Jolinar | February 22, 2014

yes, you can do that, but why the heck does not Tesla do it instead? Also Mennekes adapter as @pebell suggests would be also appreciated. Why Tesla in Europe don't have this really basic items? Elon in recent Q&A said they have some charging issues in Europe. He probably didn't mean this, but we can agree that Tesla should add Mennekes adapter and CEE 32A adapter on the list of charging issues.
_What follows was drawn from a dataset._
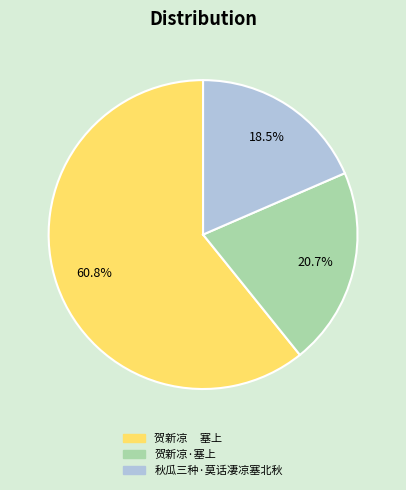

Does any single category account for the majority?

Yes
The car is great, really, but charging accessories in Europe should be better. Now, we have 3 cables in the car instead of one universal (Mennekes to Mennekes, CEE16/Schuko to Mennekes and CEE32 to Mennekes) and that's sad :(

Captain_Zap | February 22, 2014

Only 3 cables and adapters? I am impressed! Our frunk has a large tub and all that is in it is adapters and cables. I lost count...

Jolinar | February 23, 2014

I don't mind adapters, but the cables. Is it what you want to show to general public? Of course not... EV should be easy to use, not to be bothered about whole lot of useless cables which only take a lot of trunk space. One universal cable with bunch of adapters should be enough.
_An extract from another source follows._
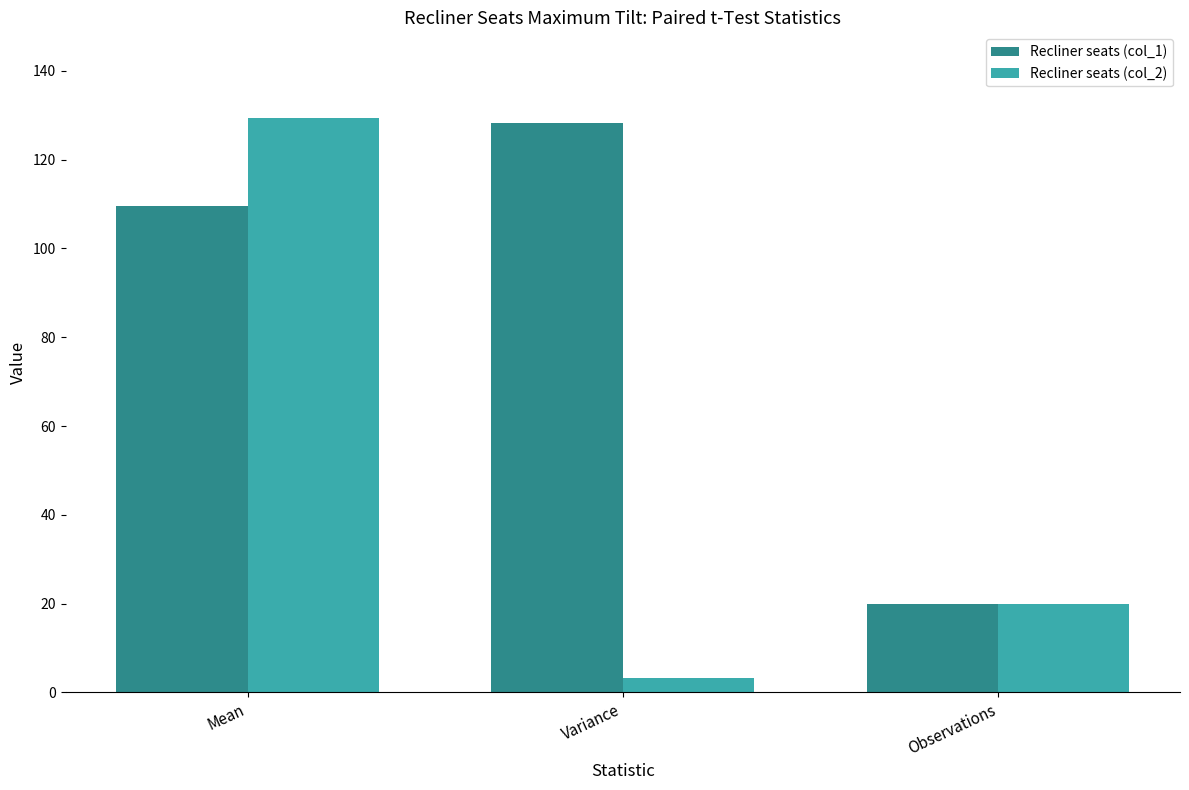

Where does the Recliner seats (col_2) series first go above 20?

Mean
I am disappointed that Tesla Roadster had UMC (universal mobile connector) capable of 16kW, while Model S has UMC capable of only 11kW. I was hoping that Tesla would be doing progress not the steps backward.

I don't know, maybe some laws and regulations have changed so they can't make UMC capable of 22kW? Ok, I would understand that, but that is not excuse for not providing CEE32 adapter which would be capable of only 16A! In the US Tesla have whole bunch of adapters (8 to be precise), but in the EU only 3? Why?

wn | April 10, 2014

1.: German "Drehstrom" is 3 phase 400v ENERGY:
2.: Because of safety rules in Germany car connectors are Type2
3.: I asked the Munich Dealer and he said, that the regular plug and cable is the Type 2 plug (also called "Mennekes" stecker/plug)
4.: Nearly all public loading stations of Germany have 230V Schuko and 400V Type 2 Plug ins. and also most of them offer the energy without fare.
So What is the problem?

Only at Munich airport I have seen, that there are installed no type 2, but Schuko (220V) and CEE(400V) red connectors! also without fare.
You must pay for parking in Parking lot 20.
But if You go shopping or dining in the airport, take the invoice and go to main information or main parking cashier and You get 5hrs free parking!